Does creamed honey stay the same or do the crystals get bigger?


----------



## blackowl (Jul 8, 2015)

Where will be the best place to store it?


----------



## Woodstove (Jun 19, 2018)

I suppose if you're looking for the _best_ place to store your creamed honey, a wine fridge at 57 degrees would most likely be ideal. Since it's nothing more than finely crystallized honey, any climate controlled room in the house would do just as well as another. As long as you keep it away from direct sunlight and away from toasters or the top of the microwave, it won't (shouldn't) start to reliquify.


----------



## Fivej (Apr 4, 2016)

This is pretty funny. I came here because I accidentally made creamed honey and wanted to know how to continue to propagate it. found all my answers here thank you folks now I know what it feels like when a scientist makes a mistake and it turns into something great. J


----------



## Fivej (Apr 4, 2016)

Actually I do have a question. my wife and daughter liquified most of the creamed honey and so I don't have much left. I have about a half a pint left. How much liquid honey should I add? Can i assume a half pint of creamed is a half pound? Thanks, j


----------



## FlowerPlanter (Aug 3, 2011)

3 pounds a quart. 3/4 pounds a half pints.
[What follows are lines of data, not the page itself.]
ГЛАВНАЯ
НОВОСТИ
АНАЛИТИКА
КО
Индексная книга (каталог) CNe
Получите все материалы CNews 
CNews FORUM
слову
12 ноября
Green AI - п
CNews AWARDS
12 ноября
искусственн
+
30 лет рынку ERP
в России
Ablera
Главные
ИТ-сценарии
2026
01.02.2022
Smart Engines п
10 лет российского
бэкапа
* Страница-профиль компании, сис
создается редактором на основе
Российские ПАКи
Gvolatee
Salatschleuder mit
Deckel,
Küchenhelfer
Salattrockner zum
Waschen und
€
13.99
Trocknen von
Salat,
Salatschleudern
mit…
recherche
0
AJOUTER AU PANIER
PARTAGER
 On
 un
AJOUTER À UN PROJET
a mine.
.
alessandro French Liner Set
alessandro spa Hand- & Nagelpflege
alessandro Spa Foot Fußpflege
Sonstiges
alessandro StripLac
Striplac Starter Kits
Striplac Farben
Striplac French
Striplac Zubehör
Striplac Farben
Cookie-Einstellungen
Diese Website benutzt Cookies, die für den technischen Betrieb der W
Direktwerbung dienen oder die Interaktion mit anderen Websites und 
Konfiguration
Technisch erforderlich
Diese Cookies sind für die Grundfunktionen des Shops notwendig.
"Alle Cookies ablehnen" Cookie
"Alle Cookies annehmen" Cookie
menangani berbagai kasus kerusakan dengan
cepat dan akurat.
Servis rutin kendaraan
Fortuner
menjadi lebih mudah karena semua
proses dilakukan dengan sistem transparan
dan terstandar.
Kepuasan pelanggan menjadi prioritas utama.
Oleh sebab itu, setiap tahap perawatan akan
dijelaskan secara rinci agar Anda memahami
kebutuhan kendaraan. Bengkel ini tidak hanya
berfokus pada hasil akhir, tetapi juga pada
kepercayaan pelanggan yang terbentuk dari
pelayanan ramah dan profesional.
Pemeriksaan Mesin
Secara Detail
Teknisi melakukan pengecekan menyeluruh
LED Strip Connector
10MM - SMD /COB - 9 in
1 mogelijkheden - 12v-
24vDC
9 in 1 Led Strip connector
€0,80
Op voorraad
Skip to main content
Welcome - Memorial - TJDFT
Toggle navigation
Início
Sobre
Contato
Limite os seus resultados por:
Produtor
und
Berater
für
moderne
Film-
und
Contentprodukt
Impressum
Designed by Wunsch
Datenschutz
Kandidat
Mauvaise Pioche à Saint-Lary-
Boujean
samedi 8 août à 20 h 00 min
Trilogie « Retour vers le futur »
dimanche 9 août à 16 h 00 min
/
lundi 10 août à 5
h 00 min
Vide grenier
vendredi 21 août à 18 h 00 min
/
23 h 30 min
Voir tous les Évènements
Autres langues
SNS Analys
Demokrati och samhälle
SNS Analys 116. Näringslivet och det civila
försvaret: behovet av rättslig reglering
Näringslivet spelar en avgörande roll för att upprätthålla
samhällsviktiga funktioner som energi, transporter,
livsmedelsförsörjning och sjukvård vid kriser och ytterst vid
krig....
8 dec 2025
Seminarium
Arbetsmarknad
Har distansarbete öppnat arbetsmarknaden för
How much seed you use will affect how quick it turns to creamed honey, you can also make it without any starter. The closer to 57 degrees the better. 

When I make five gallon batches I use a quart, it takes a little while longer but I'm not in a hurry. If you want it quick a 50/50 mix will get it creamed in a few days. I think the general rule is about 10% mix.


----------



## Fivej (Apr 4, 2016)

Thanks Flower!


----------